「おやつは300円まで」
これほどまでに絶妙な縛りはないと思う。うまい棒だけなら29本。ビッグカツだけなら9枚。しかし、うまい棒とビックカツとチュッパチャプスとコーラガムとヨーグルッペをいかに組み合わせるか、そしてアポロチョコ100円という恐ろしいまでの破壊力。「何を何個買おうか?」これほどまでにエキサイティングな悩みをおれは30年以上生きてきたが、感じたことがない。
300円を超えてしまえば、つとむから「それ絶対300円超えてるわー!」という怒号が飛んでくる。算数が苦手なはずのつとむだが、この駄菓子の計算ばかりは荒木先生よりも早い。きっと渡辺商店に置いてあるすべての駄菓子とその組み合わせのパターンとその価格がつとむの頭の中には入っていたのだ。
だからおれは300円を絶対に越えないように気をつけていた。それも税込で。荒木先生の発表では、消費税は別に考えて良いということだったのだけれど、つとむはそれを認めなかった。なぜか?それはつとむのお母さんがつとむに300円しか渡さなかったからだ。もしつとむのお母さんがつとむに309円渡していれば、つとむも荒木先生の発表に従っていたはずなのだけれど。
先日帰省した際につとむと会った。

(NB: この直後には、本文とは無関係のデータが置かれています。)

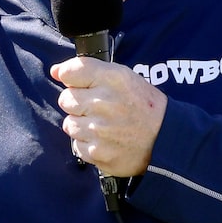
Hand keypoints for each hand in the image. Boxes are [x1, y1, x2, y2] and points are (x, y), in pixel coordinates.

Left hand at [50, 55, 165, 178]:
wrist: (166, 139)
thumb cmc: (142, 106)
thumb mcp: (123, 77)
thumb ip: (88, 70)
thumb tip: (55, 71)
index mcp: (113, 79)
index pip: (71, 72)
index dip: (70, 78)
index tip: (79, 84)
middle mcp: (104, 102)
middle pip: (66, 99)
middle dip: (78, 103)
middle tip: (98, 108)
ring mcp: (100, 130)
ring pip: (69, 124)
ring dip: (82, 125)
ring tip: (104, 126)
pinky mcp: (97, 152)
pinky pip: (77, 145)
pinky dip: (88, 144)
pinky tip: (105, 140)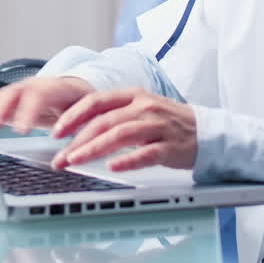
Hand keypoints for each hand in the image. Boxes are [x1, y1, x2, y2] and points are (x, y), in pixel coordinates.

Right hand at [0, 76, 94, 134]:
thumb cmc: (82, 106)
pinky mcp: (11, 101)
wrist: (76, 92)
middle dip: (0, 110)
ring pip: (1, 97)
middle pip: (14, 93)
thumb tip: (71, 154)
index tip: (21, 130)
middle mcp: (35, 86)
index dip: (27, 111)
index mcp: (56, 88)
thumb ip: (77, 131)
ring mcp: (21, 91)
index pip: (38, 95)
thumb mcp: (86, 116)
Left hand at [50, 88, 196, 171]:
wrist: (207, 132)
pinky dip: (127, 160)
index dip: (73, 115)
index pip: (96, 101)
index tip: (56, 131)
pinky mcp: (170, 146)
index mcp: (133, 95)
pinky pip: (146, 153)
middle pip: (104, 121)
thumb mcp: (139, 109)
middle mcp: (144, 107)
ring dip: (94, 148)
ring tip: (76, 161)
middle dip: (77, 140)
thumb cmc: (168, 123)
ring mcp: (158, 126)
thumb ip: (113, 115)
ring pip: (120, 135)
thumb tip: (78, 128)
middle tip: (60, 156)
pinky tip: (113, 167)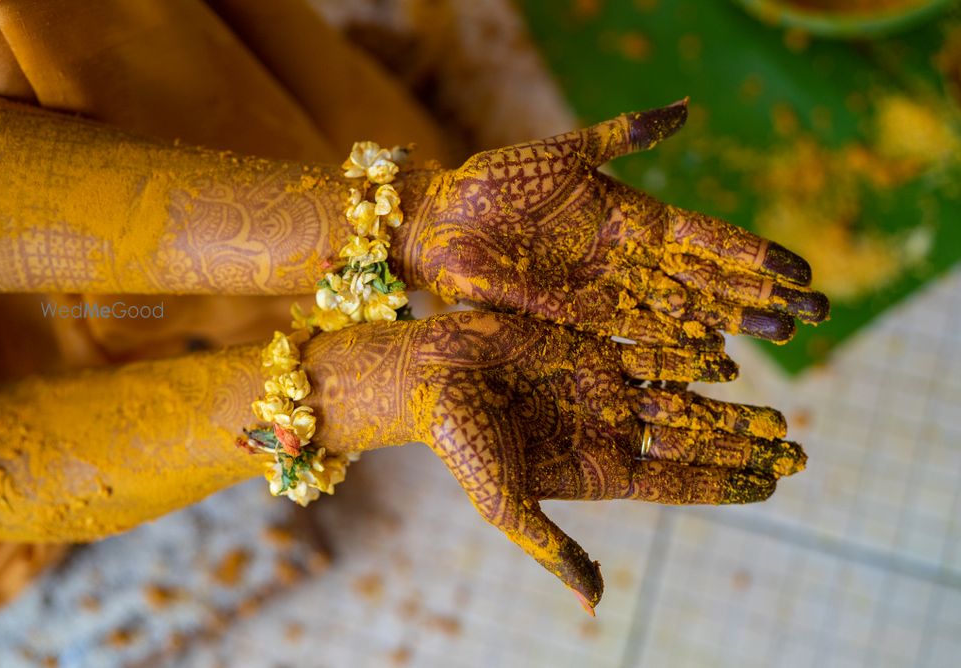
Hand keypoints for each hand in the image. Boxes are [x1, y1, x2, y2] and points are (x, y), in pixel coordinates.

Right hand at [301, 311, 804, 610]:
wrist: (427, 374)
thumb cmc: (460, 439)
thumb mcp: (504, 503)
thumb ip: (551, 547)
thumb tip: (594, 605)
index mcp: (594, 470)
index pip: (676, 482)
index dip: (727, 484)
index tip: (775, 486)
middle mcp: (605, 429)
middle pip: (690, 440)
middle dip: (743, 446)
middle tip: (796, 452)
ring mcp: (600, 387)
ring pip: (680, 396)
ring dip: (728, 406)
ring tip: (775, 414)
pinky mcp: (588, 347)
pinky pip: (650, 349)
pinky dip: (689, 354)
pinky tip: (726, 358)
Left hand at [395, 101, 828, 344]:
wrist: (442, 223)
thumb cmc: (497, 183)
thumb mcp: (566, 154)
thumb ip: (626, 136)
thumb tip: (688, 109)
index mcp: (634, 218)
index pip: (709, 239)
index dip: (754, 254)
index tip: (803, 267)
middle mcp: (629, 261)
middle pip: (709, 280)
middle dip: (762, 295)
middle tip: (817, 313)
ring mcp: (607, 294)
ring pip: (683, 311)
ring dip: (733, 323)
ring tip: (782, 334)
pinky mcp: (578, 322)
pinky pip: (634, 336)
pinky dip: (674, 347)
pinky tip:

つとむもおれも小学生から会社員へと成長を遂げた。つとむが缶コーヒーをおごってくれた時、おれはお互い大人になってしまったのだと、少しだけ寂しくなった。
つとむと話していて、平日の昼ごはんの話になった。つとむは毎月1万円と決めてそれを昼ご飯代にしているらしい。それを聞いておれは嬉しくなった。そして、おれも毎月1万円と決めて昼ご飯を食べようと思った。
おれたちはいつの間にか大人になってしまったけれど、少しのきっかけで、あの頃の純粋な少年に、いつでも戻れるのだ。